── TEXT BLOCK ──

Since the underlying facts in issues are identical in both these
appeals, they were heard together and are disposed of by this common
order for the sake of convenience and brevity.
Since the underlying facts are identical, we heard the
representatives on the facts of A.Y 2007-08 with an understanding that
since the facts are pari materia the same, the appeal for A.Y 2009-10 can
be disposed off accordingly.
The grievances of the Revenue read as under:
“1. Whether the CIT (A) was correct in holding that charging AO is incorrect as order u/s 154 is barred by limitation when it computation of tax and levy of interest u/s 234B/234C is connected with the computation of tax. 2. Whether the CIT (A) was correct in ignoring the decision case of Rolta India Ltd. Wherein it was held that computation of interest u/s 234B/234C is mandatory and it has no bearing on the tax it is calculated under normal provision or under 115JB (under MAT). 3. Whether on the facts and in the circumstances of the case the Ld. CIT(A) is justify in allowing the appeal of assessee/dismissing the appeal of the revenue ignoring the facts as held by Hon'ble Supreme Court of Commissioner of Income Tax vs Shelly Products Writ Petition 1997 May 8, 2003 that the liability to pay income-tax chargeable thus, does not depend on the assessment As soon as the Finance prescribed the rate or rates for any assessment year, the The assessee is himself required to compute his total income and thereon which involves a process of self- assessment.
Whether the CIT (A) was correct in holding that the order passed by the AO u/s 154/250 was barred by limitation when it was rectified within 4 interest u/s 234B/234C can be levied at any time as it is
is payable for default in payment of tax before the filing of return.
Whether the CIT (A) was correct in dismissing the appeal of the revenue when it will result in allowing the assessee legally for short payment of tax.

───
── STORED DATA ──

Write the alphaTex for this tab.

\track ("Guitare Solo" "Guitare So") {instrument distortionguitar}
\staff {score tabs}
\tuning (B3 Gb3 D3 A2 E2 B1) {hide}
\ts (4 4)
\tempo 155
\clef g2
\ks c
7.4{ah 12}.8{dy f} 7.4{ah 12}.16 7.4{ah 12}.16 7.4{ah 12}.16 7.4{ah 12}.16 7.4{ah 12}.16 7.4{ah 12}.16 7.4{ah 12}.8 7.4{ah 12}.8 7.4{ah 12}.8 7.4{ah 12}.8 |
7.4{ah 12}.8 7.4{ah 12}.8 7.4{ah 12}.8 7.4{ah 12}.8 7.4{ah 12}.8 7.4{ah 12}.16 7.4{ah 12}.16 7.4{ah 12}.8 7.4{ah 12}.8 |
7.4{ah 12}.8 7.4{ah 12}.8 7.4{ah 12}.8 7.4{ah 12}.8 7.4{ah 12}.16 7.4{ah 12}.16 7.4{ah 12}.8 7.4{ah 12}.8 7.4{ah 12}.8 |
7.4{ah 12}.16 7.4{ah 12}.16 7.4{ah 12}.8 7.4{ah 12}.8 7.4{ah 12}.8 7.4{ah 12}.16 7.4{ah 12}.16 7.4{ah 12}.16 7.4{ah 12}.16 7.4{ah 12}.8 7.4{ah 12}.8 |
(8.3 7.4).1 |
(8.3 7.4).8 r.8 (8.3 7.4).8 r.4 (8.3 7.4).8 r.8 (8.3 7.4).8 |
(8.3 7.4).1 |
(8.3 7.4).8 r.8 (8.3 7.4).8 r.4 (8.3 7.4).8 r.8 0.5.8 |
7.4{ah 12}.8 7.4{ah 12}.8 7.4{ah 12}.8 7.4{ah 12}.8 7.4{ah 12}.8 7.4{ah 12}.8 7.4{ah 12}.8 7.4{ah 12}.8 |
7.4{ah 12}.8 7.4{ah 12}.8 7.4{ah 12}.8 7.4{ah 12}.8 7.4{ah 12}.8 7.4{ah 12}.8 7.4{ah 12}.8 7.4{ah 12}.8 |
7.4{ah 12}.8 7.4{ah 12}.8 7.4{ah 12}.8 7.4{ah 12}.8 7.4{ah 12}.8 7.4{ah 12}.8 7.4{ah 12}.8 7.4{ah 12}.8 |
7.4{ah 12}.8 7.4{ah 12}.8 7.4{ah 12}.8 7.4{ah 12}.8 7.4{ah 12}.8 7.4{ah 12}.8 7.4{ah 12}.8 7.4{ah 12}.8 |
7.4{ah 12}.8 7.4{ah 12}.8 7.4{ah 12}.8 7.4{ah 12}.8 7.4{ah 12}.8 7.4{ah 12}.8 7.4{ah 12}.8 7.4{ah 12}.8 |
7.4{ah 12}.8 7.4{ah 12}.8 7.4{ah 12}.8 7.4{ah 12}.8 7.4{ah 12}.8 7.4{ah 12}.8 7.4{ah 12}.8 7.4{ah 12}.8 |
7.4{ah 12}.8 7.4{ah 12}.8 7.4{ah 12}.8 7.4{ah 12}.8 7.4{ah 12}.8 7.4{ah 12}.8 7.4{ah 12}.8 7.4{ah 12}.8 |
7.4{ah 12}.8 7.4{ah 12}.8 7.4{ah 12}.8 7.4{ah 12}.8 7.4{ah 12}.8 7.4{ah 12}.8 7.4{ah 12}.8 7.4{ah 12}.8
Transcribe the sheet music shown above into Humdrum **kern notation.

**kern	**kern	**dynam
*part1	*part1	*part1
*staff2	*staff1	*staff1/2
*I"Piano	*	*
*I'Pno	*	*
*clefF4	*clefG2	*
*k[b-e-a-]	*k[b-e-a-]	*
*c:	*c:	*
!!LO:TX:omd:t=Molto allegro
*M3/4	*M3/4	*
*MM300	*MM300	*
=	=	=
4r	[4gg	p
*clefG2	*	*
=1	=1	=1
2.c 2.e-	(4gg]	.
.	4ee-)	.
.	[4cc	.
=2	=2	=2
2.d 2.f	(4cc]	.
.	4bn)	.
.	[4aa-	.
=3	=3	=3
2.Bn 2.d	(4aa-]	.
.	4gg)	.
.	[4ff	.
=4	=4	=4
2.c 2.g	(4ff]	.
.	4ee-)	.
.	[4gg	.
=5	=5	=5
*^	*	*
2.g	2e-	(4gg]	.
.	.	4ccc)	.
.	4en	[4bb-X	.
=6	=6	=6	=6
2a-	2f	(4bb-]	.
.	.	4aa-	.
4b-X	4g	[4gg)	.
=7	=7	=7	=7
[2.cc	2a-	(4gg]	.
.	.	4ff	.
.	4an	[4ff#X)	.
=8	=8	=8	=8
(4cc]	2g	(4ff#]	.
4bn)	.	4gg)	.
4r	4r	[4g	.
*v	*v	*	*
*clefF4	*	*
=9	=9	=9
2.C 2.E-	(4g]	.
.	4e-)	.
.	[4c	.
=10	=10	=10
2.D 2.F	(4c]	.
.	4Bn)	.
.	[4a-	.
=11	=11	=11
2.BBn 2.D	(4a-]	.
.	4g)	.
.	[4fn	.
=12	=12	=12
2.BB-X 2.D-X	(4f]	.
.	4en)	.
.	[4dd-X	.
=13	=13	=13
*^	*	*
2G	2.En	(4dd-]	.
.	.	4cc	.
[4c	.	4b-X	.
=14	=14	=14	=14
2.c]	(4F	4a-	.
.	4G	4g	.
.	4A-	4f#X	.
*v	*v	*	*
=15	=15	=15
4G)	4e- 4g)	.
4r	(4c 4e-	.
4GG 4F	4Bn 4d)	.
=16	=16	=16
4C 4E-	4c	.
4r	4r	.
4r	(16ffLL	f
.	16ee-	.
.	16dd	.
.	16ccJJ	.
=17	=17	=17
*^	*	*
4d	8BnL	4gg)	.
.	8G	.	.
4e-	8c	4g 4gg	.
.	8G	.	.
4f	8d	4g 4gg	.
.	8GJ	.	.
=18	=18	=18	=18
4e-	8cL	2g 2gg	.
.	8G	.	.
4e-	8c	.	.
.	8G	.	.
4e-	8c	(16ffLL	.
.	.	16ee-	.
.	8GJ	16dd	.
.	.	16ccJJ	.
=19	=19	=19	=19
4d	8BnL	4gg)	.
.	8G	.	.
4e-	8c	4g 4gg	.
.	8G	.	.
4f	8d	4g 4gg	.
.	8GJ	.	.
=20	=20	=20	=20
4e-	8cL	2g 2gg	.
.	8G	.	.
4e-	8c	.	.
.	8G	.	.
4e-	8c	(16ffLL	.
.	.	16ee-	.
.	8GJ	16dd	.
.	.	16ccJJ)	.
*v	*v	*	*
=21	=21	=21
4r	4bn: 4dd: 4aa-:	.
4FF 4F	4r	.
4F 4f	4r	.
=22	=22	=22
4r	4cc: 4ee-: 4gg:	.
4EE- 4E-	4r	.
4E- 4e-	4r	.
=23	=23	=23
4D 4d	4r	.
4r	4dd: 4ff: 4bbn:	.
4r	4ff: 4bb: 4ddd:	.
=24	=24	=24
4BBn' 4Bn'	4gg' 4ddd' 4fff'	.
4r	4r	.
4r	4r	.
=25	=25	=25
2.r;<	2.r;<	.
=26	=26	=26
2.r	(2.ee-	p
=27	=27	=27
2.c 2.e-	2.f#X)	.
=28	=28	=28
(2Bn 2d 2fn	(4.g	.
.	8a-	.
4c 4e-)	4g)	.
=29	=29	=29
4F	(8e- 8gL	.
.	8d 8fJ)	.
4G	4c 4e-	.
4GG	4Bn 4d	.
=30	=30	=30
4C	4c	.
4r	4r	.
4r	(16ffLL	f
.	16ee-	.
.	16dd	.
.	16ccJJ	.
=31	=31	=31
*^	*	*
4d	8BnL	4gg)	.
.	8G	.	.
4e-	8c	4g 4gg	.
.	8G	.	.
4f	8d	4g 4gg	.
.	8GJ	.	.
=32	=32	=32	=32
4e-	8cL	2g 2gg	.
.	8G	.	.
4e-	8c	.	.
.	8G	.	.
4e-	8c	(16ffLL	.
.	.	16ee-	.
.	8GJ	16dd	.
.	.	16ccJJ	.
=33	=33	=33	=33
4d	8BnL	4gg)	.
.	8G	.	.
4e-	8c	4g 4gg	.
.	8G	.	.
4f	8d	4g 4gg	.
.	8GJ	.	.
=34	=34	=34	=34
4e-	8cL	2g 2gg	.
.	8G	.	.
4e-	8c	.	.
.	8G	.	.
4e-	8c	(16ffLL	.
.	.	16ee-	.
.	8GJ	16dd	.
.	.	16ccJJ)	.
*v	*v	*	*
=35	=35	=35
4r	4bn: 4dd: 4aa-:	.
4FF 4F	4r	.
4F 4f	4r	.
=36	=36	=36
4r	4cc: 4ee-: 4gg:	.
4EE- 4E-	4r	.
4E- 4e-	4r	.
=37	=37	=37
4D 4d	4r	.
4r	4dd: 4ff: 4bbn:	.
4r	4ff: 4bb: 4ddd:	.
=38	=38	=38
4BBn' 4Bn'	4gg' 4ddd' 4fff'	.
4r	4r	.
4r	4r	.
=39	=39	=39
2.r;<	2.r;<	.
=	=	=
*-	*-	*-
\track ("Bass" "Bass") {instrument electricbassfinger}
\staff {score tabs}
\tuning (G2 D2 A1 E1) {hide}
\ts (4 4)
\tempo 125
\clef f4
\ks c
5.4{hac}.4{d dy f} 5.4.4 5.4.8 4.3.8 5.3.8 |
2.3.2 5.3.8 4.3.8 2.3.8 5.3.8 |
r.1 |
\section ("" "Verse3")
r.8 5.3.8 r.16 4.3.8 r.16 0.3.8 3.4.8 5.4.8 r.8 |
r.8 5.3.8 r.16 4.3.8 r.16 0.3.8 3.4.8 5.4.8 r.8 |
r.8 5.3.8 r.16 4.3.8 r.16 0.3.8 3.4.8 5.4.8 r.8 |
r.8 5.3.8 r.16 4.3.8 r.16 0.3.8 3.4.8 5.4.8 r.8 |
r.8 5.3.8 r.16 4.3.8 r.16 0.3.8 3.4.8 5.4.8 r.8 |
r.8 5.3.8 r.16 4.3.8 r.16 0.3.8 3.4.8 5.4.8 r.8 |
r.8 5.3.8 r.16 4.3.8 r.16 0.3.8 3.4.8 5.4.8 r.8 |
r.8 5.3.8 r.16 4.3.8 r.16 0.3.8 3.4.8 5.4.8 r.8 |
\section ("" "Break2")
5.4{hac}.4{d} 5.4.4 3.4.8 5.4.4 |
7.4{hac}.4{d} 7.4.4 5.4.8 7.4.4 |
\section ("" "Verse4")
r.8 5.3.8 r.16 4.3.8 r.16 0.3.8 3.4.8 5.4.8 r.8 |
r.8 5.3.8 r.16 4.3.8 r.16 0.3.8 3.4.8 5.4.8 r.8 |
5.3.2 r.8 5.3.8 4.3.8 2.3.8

───

■ WORK INSTRUCTIONS
• A. Please print the passage of the appeal order starting at "Since the underlying facts are" and ending at "disposed off accordingly.".
• B. In the appeal order, the representatives were heard on the facts of which assessment year?
• C. Carry the appeal order forward from the point where it stops.

■ ANSWERS PER TASK
• A.
Since the underlying facts are identical, we heard the
representatives on the facts of A.Y 2007-08 with an understanding that
since the facts are pari materia the same, the appeal for A.Y 2009-10 can
be disposed off accordingly.

• B. A.Y 2007-08

• C.
Whether the CIT (A) was correct in ignoring the decision ofHon'ble Apex Court in the case of ClT vs M.H Anjuman Ghaswaka wherein principal was laid down by the court that levy of penalty u/s 234B1234C is automatic as it is have power to change it.
That the grounds of appeal are without prejudice to each other. 8. That the appellant craves leave to add, amend, alter or either on or before the final hearing of the appeal.”
Ground No. 1 above speaks for itself and the entire controversy.
Having heard the rival submissions, we have carefully perused the
orders of the authorities below. The undisputed facts is that the assessee
filed its return of income on 30.10.2007 declaring an income of Rs.
1,32,88,33,425/- u/s 115JB of Income-tax Act, 1961 [the Act, for short].
Return was revised on 09.03.2009 at an income of Rs. 1,27,96,45,721/-
u/s 115JB of the Act.
On the date of filing of the return and revised return of income, law
laid down by the Hon'ble Supreme Court in the case of Kwality Biscuits
Limited 284 ITR 519 was prevailing wherein it was held by the Hon'ble
Supreme Court that for income returned u/s 115J of the Act, no interest
is chargeable u/s 234B and 234C of the Act.
Return was assessed u/s 143(3) of the Act on 23.12.2009 at an
assessed book profit of Rs. 1,27,96,45,720/- and since the law as it was
prevailing at that point of time, no interest was charged u/s 234B and
234C of the Act.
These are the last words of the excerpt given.